Wires effect their actions very largely invisibly, like our veins and nerves. Whenever and wherever a wire becomes visible, ideas of injury and obscenity stir. A cut or disconnected wire, seems dangerous and pitiable at once; something has bitten it, but its wounded condition makes it look dangerous, too, as though it were about to bite. The invention of barbed wire,and the use of electric wires for fencing of animals and human beings actualised some of this buried threat visible and explicit. This is why, for the most part, wires are so elaborately and decently, as we say, 'clad'; it means that we can be spared the sight of the wire itself, the copper performing its ferocious, invisible and unthinkably fast ministry inside the wire.

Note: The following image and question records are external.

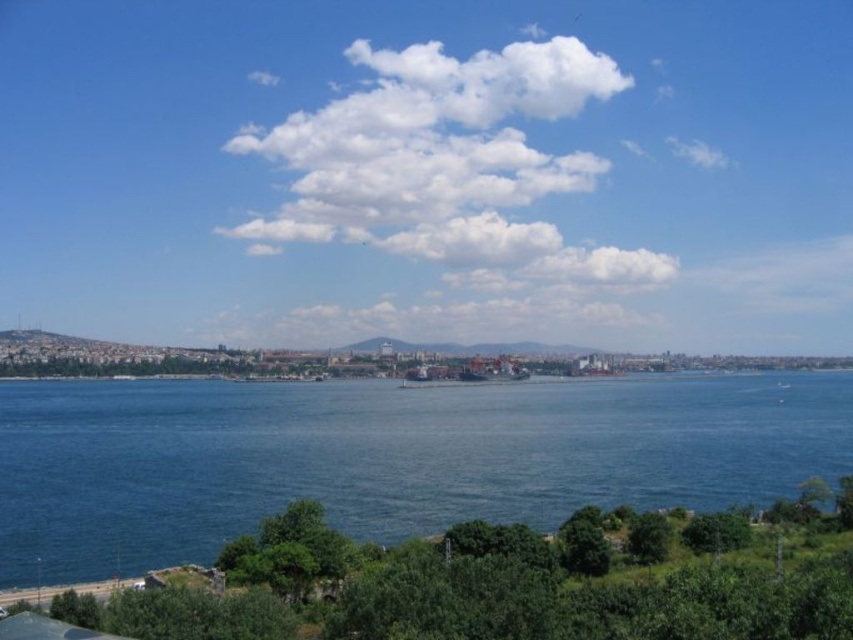
Question: Can you confirm if blue liquid water at lower center is wider than white fluffy cloud at upper center?

Choices:
 (A) no
 (B) yes

Answer: (B)

Question: Does blue liquid water at lower center have a smaller size compared to white fluffy cloud at upper center?

Choices:
 (A) yes
 (B) no

Answer: (A)

Question: Which of the following is the farthest from the observer?

Choices:
 (A) white fluffy cloud at upper center
 (B) blue liquid water at lower center

Answer: (A)

Question: Which point is farther from the camera taking this photo?

Choices:
 (A) (96, 408)
 (B) (486, 88)

Answer: (B)

Question: Is blue liquid water at lower center below white fluffy cloud at upper center?

Choices:
 (A) no
 (B) yes

Answer: (B)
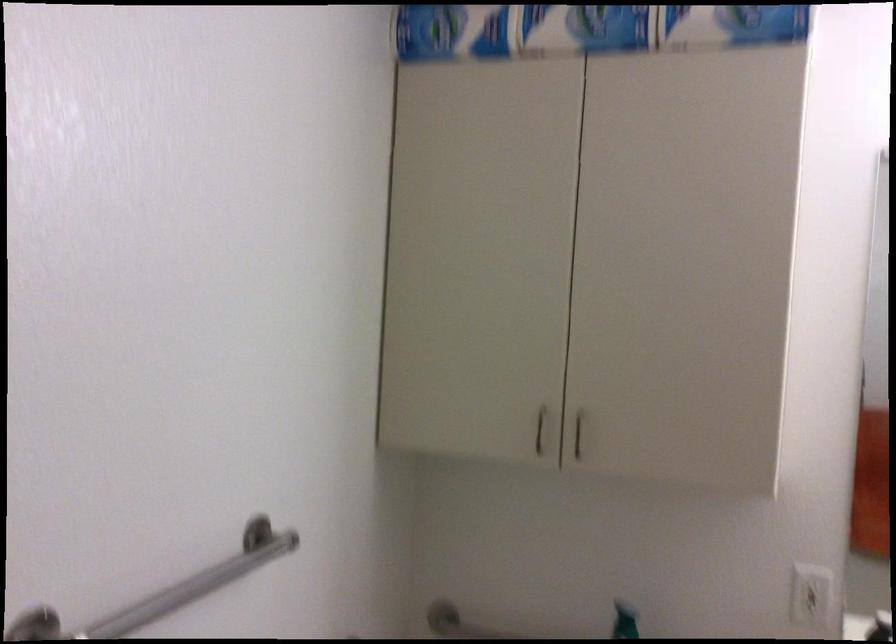
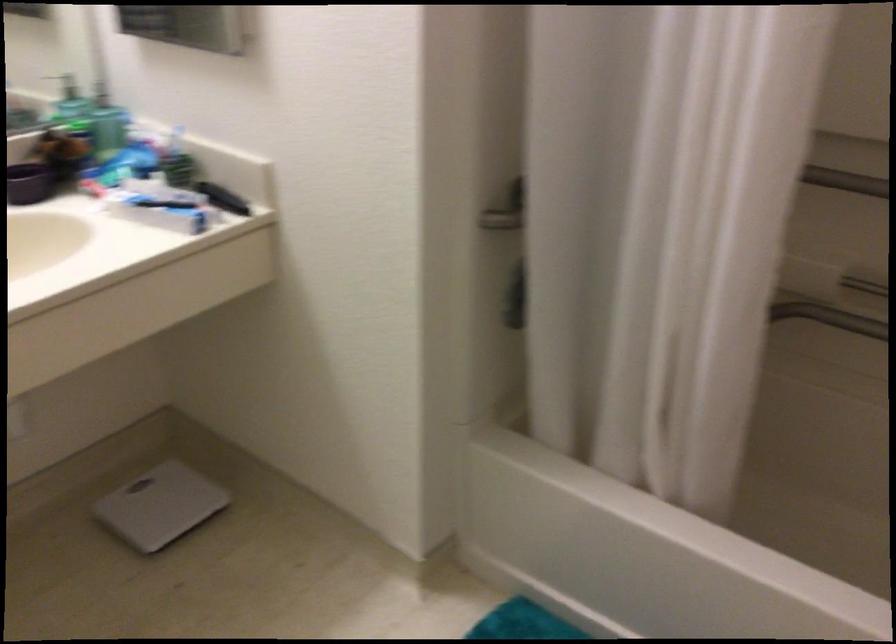
First-person continuous shooting, in which direction is the camera rotating?

The rotation direction of the camera is right-down.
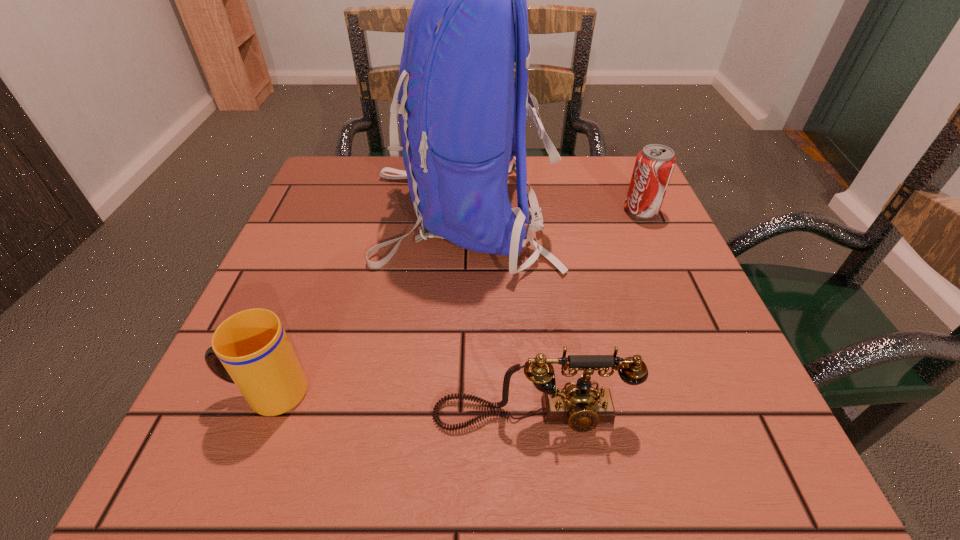
The height and width of the screenshot is (540, 960). Find the location of `backpack that is at the left edge`. backpack that is at the left edge is located at coordinates (462, 120).

The width and height of the screenshot is (960, 540). I want to click on cup that is positioned at the left edge, so click(x=251, y=349).

Identify the location of object situated at the right edge. (654, 165).

The width and height of the screenshot is (960, 540). I want to click on object situated at the far left corner, so click(x=462, y=120).

The width and height of the screenshot is (960, 540). Identify the location of object that is positioned at the far right corner. (654, 165).

The height and width of the screenshot is (540, 960). In the image, there is a desktop. Find the location of `free space at the far edge`. free space at the far edge is located at coordinates (399, 206).

The width and height of the screenshot is (960, 540). In the image, there is a desktop. What are the coordinates of `vacant space at the left edge` in the screenshot? It's located at point(300,264).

If wires are life-forms, and borrow some of the features of our bodies, they are alien life forms, whose bodies are organised like those of snakes, worms, or other memberless creatures. Wires are venomous; verminous; parasitic parody-life. For me there has always been a peculiar disgust associated with the expression 'wire-worm'. The laying of the transatlantic telephone cable in the nineteenth century was accompanied by much heroic fanfaring, but I think that what haunted people most was the idea of that wire lying there, indifferently full of our lives, out of sight, but never satisfactorily out of mind, amid the cold and dark that were its natural element. Wires, like serpents and dragons, belong to unseen, inhospitable, inhuman places; they make our words and impulses and feelings pass through invisibility and uninhabitability. The magic of the coil - which associates Faraday's electromagnetic coil with the power invested in amulets showing interwoven forms - is itself tangled up with the peculiar, phobic fascination with the bodies of creatures capable of coiling over themselves and others of their species, creatures whose singularity is dubious, creatures of the labyrinth whose bodies are themselves labyrinthine. No matter what I do with bits of sellotape and string, the connections behind my audio system insist on writhing together into a snaky tangle.

For centuries, it was believed that snakes and eels bred spontaneously from mud and ordure. One of the maddest of all the marvellously mad things written and thought about wires and electricity is a pamphlet published by one William Coldbrook in 1891, called The Invention of the Telephone Predicted By St. John, which suggested that in the following passage from the Book of Revelation, 16.12-14, the reptilian analogies shadow forth the action at a distance effected by electric wires: 'And I saw out of the mouth of the dragon, and out of the mouth of the beast, and out of the mouth of the false prophet, three unclean spirits, as it were frogs'. If wires suggest a simplified, abstracted, rationalised world, a world arranged in clean lines and squares, it is in their nature to betray that into complexity; for wires breed on themselves; they seem to touch themselves up, and touch each other off. They are all middle, heads and tails obscenely muddled.

If a wired world is the promise of the world recomposed as a vast telephone exchange, in which everything can make contact with everything else, all calls will be returned, and everything will loop magically back on itself; but there is a vileness that breeds within wires, and whispers of dropped stitches and disconnections, crossed wires, mazes and counter-magic.